Ses mains expertes voyagèrent sur son corps dénudé, suivant les lignes élancées de ses membres, la courbe encore juvénile de sa mâchoire, se perdant dans le fouillis de ses boucles éparses.

« Tu es une énigme, murmura-t-elle. Tu es un enfant du ciel et de la terre, mais aussi des mondes obscurs… et cependant, il y a tant de lumière encore en toi… Si seulement je pouvais en prendre une part pour moi-même, pour alléger les ombres qui m’habitent ! Mais je ne te donnerais en échange que des ténèbres plus profondes encore, je te ferais choir dans mes abîmes… Alors, je me contenterai des étoiles et de la lune comme seuls luminaires sur ma route. »

Elle l’étreignit fébrilement, le visage niché au creux de son cou. Il sentait ses doigts mordre dans son dos, ses courbes épanouies épouser sa mince forme d’éphèbe, comme leurs deux corps fusionnaient dans la touffeur de la nuit…

Autour d’eux, les senteurs changèrent… Des odeurs de terre, d’humidité et de végétaux fanés s’élevèrent du sol. Les nuées envahirent le ciel, masquant les étoiles, habillant la lune de voiles fantomatiques.

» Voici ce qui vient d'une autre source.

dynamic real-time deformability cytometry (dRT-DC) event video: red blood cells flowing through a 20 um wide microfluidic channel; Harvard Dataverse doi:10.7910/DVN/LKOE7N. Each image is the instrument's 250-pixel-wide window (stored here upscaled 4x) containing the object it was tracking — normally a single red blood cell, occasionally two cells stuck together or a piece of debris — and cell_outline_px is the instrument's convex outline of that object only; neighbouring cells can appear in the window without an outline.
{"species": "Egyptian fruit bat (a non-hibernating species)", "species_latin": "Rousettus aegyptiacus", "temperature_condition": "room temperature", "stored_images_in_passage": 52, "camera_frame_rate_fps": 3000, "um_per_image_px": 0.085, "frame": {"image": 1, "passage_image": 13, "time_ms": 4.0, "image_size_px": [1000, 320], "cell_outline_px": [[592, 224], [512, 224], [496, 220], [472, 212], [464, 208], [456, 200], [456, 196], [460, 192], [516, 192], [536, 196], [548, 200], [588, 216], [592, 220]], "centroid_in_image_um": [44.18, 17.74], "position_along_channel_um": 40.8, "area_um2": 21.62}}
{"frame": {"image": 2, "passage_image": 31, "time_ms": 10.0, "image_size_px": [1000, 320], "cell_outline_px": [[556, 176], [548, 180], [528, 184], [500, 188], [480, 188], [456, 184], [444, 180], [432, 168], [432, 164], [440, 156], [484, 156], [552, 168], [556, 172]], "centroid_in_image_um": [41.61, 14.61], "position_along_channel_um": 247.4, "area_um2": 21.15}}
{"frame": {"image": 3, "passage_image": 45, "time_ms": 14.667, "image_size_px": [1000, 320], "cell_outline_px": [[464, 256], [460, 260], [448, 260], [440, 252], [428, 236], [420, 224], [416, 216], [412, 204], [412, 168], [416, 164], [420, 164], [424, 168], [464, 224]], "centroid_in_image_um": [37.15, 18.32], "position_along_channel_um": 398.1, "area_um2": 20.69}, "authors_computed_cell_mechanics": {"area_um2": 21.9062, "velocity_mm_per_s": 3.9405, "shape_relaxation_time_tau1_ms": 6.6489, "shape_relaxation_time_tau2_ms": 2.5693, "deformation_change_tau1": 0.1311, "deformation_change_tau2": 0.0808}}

La pluie commença à tomber, d’énormes gouttes amères et glacées, tandis que les oliviers laissaient place à une étrange forêt minérale : chapelles étroites, croix et frontons noircis par l’âge, allégories dissimulant leur chagrin dans les replis d’amples manteaux, anges au visage éploré, faux dolmens abritant la ressemblance des défunts, à jamais figée dans la pierre et le bronze…

Elle se dressait là, ses yeux sans âme perçant les ténèbres, comme pour rechercher celui qui avait troublé sa quiétude. Ses dents brillèrent entre ses lèvres pâles, dans un sourire de mort…

« Ce que donne la nuit, la Vierge filera…

Ce que le temps a pris, la Tisseuse rendra…

Ce qui défie la vie, la Lune reprendra…

* * *

Le jeune homme s’éveilla en sursaut, les doigts douloureusement crispés sur le médaillon de lune. Il s’obligea à ouvrir la main et fit jouer ses muscles raidis. Repoussant ses draps trempés de sueur, il se redressa, écartant de son front ses cheveux humides. Il savait qu’il ne retrouverait pas le sommeil de sitôt – et il ne le souhaitait pas réellement.

Se dégageant complètement des couvertures, il se leva sur des jambes légèrement tremblantes. Sa peau moite de transpiration luisait doucement dans la semi-pénombre, dans l’éclat des dernières braises qui mouraient dans la cheminée. Ce corps mince et agile, à la musculature élancée, qui lui obéissait si parfaitement, semblait lui être devenu comme étranger. Il frissonna légèrement et réalisa qu’il ne portait rien sur lui. Il récupéra à tâtons la robe de chambre que lui avait prêtée Léo et alla ouvrir en grand la fenêtre ; l’air glacé le frappa durement, mais éclaircit immédiatement ses pensées.

Ses yeux se levèrent machinalement vers le ciel : l’astre nocturne était plein cette nuit ; malgré le rideau de nuages qu’il embrasait de sa froide clarté, il illuminait toute la ville. Une occasion semblable ne se présenterait pas…

Et cependant, il doutait encore. Devait-il attendre, repousser l’instant fatidique ? Ou bien suivre l’appel de la lune et se transporter droit où, très probablement, il trouverait la créature… et celle qui l’avait invoquée sur cette terre ? Était-il prêt à lui faire face, sans se retrouver hanté par les émotions d’un autre âge ?

Il ferma les yeux, revoyant en esprit les images qui avaient hanté ses nuits, avant même qu’Alexandre ne l’approche : rangées après rangées de crânes grimaçants, dont les orbites vides le fixaient, dont les mâchoires sans lèvres et sans langue ne pouvaient que silencieusement lui crier de leur rendre la paix. Ses talents divinatoires étaient toujours plus puissants pour ce qui touchait au territoire de la mort.

Il observa dans la faible lueur l’horloge posée sur la cheminée : les aiguilles indiquaient tout juste minuit. Il avait encore le temps… Il activa l’électricité, referma la fenêtre et commença à s’habiller.